--spoiler--
namaz farşça bir kelimedir ve dua anlamına gelir.
--spoiler--
hep aynı hikaye. biriniz şu arkadaşa furkan suresi 77. ayetini göndersin. dua ile salat yani bizlerin adına namaz dediği şey arasındaki farkıi ayrımı gözetebilir belki. kur'an'daki kavramların semantik (anlam bilimsel) karşılıkları vardır, şöyle açıklayalım; şimdi türkiye'de namaz deyince herkesin aklına gelen şey günde beş vakit yapılan ibadettir değil mi? yani türkiye'de kimse namaz nedir diye sormaz, çünkü ''namaz'' kelimesinin anlam bilimsel literatürde ıstılahi denen karşılığını ve uygulamasını biliyordur. işte kur'an'daki salat kavramı da böyledir. hem peygamber döneminde hem peygamber dönemi öncesinde. namazın farsça olduğunu biliyoruz, ancak kelimelerin sözlük anlamlarını alıp fetva vermek ciddi bir sorumluluk ve cehalettir, çünkü bazı alevi dedelerinden bunu duyuyorum, konuyu açıkladıktan sonra ise makul bir cevap alamıyoruz kendilerinden bu da ayrı bir konu. çünkü bu arkadaşlar islam'ın şiarları olan ibadetlerin peygamber ile birlikte ilk defa geldiğini sanıyorlar bu ise kendilerinin kur'an hakkında zerre bilgi sahibi olmadıklarını gösteriyor.

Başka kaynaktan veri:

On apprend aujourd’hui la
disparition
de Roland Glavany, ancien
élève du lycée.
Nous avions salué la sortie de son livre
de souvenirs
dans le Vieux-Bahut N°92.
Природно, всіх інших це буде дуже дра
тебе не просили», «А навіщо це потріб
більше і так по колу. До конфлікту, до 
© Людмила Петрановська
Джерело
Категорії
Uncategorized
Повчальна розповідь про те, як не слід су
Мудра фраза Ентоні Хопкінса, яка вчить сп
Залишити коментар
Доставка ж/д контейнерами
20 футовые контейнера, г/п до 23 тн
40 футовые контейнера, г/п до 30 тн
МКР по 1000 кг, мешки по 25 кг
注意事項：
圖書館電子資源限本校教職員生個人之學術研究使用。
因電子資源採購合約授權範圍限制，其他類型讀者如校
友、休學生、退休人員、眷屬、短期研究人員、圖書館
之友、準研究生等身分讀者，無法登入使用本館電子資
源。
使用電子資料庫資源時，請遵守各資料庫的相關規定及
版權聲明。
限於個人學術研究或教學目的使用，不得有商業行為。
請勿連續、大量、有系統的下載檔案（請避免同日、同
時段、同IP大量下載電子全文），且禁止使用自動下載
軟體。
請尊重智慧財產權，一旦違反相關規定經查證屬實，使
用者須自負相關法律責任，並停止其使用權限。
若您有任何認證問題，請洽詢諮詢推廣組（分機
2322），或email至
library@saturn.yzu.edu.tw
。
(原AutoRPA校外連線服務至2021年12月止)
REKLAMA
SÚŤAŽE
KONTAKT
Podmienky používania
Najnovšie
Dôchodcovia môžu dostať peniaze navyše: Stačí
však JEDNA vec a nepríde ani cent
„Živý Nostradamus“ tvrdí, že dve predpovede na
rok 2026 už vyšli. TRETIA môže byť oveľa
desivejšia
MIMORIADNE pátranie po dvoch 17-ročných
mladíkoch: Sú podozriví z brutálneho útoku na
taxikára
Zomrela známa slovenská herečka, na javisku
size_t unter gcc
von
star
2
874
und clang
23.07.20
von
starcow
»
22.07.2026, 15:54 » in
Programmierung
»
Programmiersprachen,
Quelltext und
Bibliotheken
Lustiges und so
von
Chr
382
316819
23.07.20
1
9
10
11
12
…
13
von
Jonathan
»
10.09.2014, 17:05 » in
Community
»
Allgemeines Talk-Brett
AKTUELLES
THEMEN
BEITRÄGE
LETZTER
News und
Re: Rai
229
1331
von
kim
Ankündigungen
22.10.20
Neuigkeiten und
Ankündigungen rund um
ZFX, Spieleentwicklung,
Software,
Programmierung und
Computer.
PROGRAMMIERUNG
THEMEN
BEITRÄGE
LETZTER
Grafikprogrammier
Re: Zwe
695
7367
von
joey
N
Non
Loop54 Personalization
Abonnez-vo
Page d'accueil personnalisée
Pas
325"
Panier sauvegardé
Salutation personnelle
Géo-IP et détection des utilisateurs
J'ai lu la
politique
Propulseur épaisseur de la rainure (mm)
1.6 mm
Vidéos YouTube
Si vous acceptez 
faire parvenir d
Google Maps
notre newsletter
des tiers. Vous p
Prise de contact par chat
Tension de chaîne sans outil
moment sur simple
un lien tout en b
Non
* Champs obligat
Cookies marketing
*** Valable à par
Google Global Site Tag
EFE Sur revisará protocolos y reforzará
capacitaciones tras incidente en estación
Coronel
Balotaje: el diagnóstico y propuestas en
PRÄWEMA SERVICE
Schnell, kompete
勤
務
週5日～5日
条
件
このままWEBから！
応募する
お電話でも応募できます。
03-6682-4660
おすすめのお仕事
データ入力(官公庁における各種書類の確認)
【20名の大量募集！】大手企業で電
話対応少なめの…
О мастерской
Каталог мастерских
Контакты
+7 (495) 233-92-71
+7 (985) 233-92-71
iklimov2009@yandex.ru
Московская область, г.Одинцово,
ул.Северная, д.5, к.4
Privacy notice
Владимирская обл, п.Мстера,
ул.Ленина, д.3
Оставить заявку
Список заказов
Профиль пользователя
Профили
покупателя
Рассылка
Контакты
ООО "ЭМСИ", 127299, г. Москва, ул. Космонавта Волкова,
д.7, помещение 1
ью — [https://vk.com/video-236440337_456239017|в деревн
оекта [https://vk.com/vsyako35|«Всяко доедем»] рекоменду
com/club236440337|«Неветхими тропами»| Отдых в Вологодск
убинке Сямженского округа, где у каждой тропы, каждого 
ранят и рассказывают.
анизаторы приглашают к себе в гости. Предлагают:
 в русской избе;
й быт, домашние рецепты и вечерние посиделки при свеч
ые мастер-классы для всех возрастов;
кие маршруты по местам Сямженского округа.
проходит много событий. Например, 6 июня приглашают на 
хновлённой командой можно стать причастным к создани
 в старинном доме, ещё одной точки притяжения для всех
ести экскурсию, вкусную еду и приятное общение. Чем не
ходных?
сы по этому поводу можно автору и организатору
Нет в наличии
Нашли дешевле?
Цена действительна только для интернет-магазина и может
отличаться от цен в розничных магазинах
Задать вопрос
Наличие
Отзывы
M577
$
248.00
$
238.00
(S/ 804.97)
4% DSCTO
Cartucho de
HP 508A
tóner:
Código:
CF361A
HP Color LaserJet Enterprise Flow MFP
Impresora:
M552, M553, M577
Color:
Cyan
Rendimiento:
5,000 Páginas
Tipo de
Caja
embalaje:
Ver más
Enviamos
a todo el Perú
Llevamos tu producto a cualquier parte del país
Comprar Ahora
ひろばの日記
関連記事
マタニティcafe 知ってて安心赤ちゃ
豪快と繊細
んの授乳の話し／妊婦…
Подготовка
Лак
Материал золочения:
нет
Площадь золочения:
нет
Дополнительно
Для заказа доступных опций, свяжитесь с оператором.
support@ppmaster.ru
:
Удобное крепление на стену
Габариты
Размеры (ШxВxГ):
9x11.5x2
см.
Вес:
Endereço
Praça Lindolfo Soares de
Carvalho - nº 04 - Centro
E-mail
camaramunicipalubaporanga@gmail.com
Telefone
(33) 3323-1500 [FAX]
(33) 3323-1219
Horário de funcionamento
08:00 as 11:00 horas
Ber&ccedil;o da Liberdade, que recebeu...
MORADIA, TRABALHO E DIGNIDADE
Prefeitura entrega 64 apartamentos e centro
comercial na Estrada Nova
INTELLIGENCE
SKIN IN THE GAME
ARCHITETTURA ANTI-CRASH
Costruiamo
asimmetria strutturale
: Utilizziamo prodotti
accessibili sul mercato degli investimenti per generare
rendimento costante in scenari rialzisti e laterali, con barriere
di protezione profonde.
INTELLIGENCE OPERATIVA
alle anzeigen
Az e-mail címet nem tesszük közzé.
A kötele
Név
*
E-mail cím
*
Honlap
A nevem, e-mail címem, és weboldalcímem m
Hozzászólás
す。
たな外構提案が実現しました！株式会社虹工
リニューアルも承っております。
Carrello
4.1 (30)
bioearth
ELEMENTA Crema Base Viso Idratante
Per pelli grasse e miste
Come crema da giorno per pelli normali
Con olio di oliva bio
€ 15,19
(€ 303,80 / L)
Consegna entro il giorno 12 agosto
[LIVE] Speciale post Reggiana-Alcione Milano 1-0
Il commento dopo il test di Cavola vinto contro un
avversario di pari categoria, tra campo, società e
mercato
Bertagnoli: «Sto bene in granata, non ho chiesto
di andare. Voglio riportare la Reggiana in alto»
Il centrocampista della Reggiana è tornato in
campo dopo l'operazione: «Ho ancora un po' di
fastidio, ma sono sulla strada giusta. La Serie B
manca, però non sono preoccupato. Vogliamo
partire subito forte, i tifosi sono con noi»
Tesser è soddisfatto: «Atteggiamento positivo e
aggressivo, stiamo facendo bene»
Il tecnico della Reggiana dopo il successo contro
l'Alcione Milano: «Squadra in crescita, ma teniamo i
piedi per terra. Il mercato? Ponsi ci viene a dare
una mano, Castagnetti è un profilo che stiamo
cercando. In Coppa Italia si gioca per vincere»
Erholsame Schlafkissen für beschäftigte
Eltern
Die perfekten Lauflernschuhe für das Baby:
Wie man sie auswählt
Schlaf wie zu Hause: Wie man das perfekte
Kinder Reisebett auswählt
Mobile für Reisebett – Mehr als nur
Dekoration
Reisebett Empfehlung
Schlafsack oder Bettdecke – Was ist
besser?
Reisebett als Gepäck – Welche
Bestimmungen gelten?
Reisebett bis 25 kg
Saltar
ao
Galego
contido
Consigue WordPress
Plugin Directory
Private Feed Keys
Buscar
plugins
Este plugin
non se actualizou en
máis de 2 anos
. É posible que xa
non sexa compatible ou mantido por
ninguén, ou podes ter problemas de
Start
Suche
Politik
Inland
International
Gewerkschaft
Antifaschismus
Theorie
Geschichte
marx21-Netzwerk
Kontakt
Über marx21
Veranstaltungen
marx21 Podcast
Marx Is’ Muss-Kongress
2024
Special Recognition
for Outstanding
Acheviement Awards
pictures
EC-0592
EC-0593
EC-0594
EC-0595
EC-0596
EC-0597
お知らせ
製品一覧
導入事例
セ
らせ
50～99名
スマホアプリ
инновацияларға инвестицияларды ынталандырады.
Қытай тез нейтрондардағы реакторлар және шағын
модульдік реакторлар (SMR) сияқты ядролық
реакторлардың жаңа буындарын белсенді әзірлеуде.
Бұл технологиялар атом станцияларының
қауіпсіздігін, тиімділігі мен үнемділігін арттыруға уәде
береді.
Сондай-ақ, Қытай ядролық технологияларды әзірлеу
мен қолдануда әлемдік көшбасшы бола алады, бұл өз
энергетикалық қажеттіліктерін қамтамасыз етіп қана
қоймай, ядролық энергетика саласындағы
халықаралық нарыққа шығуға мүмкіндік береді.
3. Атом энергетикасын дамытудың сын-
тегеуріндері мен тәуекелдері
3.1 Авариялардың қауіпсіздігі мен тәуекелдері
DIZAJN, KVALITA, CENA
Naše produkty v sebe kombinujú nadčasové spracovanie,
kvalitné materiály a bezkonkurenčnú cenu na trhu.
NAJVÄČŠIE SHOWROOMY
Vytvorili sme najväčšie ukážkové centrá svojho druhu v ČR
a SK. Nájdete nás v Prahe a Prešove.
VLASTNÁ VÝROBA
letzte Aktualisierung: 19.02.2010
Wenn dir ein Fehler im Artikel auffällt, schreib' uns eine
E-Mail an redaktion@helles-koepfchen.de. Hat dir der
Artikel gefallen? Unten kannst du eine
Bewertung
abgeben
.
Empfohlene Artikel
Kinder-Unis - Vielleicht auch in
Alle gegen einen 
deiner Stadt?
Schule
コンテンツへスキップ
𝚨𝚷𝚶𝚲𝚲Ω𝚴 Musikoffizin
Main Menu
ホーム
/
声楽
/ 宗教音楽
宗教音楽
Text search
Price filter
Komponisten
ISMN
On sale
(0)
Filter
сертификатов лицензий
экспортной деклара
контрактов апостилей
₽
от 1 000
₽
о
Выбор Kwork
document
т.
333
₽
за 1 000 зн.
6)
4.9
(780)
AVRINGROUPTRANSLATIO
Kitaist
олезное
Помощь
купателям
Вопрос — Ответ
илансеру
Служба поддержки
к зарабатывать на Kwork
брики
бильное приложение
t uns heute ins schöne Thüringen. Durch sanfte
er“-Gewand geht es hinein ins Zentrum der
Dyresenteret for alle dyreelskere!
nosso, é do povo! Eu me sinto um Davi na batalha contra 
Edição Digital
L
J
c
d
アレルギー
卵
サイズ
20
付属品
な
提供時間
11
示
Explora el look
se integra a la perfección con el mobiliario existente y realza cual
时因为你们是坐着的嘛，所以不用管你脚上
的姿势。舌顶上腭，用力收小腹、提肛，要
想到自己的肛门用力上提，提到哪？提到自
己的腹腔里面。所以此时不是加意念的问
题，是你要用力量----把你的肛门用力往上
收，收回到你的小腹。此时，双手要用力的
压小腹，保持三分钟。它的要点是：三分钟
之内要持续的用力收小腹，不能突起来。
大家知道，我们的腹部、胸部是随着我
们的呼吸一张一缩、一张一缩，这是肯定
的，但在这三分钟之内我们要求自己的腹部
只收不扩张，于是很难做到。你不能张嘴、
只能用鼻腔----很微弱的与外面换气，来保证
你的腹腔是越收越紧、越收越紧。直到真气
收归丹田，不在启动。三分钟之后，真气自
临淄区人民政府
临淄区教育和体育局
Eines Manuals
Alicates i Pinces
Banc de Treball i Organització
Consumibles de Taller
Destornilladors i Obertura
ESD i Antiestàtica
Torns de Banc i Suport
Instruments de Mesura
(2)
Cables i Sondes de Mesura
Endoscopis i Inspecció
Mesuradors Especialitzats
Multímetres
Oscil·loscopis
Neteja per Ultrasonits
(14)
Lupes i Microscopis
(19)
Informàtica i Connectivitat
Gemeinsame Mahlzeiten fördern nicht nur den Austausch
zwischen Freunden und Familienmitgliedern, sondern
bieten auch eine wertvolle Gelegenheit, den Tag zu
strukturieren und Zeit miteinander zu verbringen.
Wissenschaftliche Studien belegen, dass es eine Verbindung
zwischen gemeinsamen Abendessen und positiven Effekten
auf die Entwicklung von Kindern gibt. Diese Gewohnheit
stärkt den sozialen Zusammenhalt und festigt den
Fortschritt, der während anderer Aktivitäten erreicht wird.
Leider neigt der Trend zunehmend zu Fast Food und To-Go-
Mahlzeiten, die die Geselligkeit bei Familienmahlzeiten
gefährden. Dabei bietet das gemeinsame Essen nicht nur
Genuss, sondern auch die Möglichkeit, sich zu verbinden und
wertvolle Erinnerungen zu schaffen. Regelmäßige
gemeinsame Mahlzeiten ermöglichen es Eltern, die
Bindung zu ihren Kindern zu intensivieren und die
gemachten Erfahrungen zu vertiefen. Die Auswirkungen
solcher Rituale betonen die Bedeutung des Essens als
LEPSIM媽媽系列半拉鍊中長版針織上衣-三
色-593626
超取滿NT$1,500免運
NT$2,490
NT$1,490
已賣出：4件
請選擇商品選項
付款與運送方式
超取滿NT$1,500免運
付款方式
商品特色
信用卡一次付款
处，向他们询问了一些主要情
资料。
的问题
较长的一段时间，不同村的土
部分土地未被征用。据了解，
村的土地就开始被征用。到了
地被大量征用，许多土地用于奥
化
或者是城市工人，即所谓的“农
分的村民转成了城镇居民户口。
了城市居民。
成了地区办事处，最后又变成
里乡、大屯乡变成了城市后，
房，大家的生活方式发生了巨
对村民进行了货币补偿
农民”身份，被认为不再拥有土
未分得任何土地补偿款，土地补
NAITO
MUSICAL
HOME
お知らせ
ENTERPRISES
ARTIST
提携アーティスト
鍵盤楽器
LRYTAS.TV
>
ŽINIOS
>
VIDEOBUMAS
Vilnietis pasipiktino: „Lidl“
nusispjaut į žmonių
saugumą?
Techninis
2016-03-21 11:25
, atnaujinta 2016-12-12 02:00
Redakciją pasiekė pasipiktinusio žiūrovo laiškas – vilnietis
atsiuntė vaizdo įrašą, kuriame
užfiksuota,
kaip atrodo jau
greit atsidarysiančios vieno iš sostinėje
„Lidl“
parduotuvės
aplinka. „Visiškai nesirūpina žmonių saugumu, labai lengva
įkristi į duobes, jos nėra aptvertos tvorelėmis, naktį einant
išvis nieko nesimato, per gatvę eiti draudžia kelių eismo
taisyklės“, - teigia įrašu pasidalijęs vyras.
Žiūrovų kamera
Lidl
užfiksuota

çünkü kur'an kendinden önceki şeraitları neshetmiyor, onları da tasdikliyor. dolayısıyla salat yani namaz olgusu yeni bir şey değildir ve kelime manasının dua olması gerçeği değiştirmez, çünkü kur'an salatı ikame etmekten bahseder.
salat dua ise; ki sözlük anlamlarından biri de budur bu teknik olarak imkansız değildir çünkü her dilin söz ve gramer kuralları değişkendir. arapçada cümlenin anlam akışına göre 17 farklı anlama gelen sözcükler vardır. mesela türkçede ''yüz'' kaç anlama gelir? birden fazla anlama tabi ki, bu da onun gibidir.
çünkü kur'an'aki kavramların çoğunun içeriği böyledir, oruç yani savm; uzaklaşmak, ayırmak demektir. hac; yönelme, kasıt; hedefe alma manaları taşır. ancak bu sözlük anlamlarından farklı olarak ''ıstılahi'' manaları vardır ve bunlar zaman içinde oluşmuştur. yani sözlük anlamlarını irdeleyerek ya da ''ibadetin şekli yoktur'' gibi batıni tevillere giderek bir gerçeğin üstünü örtemezsiniz. biz bunu kabul etmiyoruz diyebilirsiniz, ancak doğrusu budur derseniz, orada durun; cehalete tahammülüm asla yoktur. hele ki bu cehalet maksatlı ise.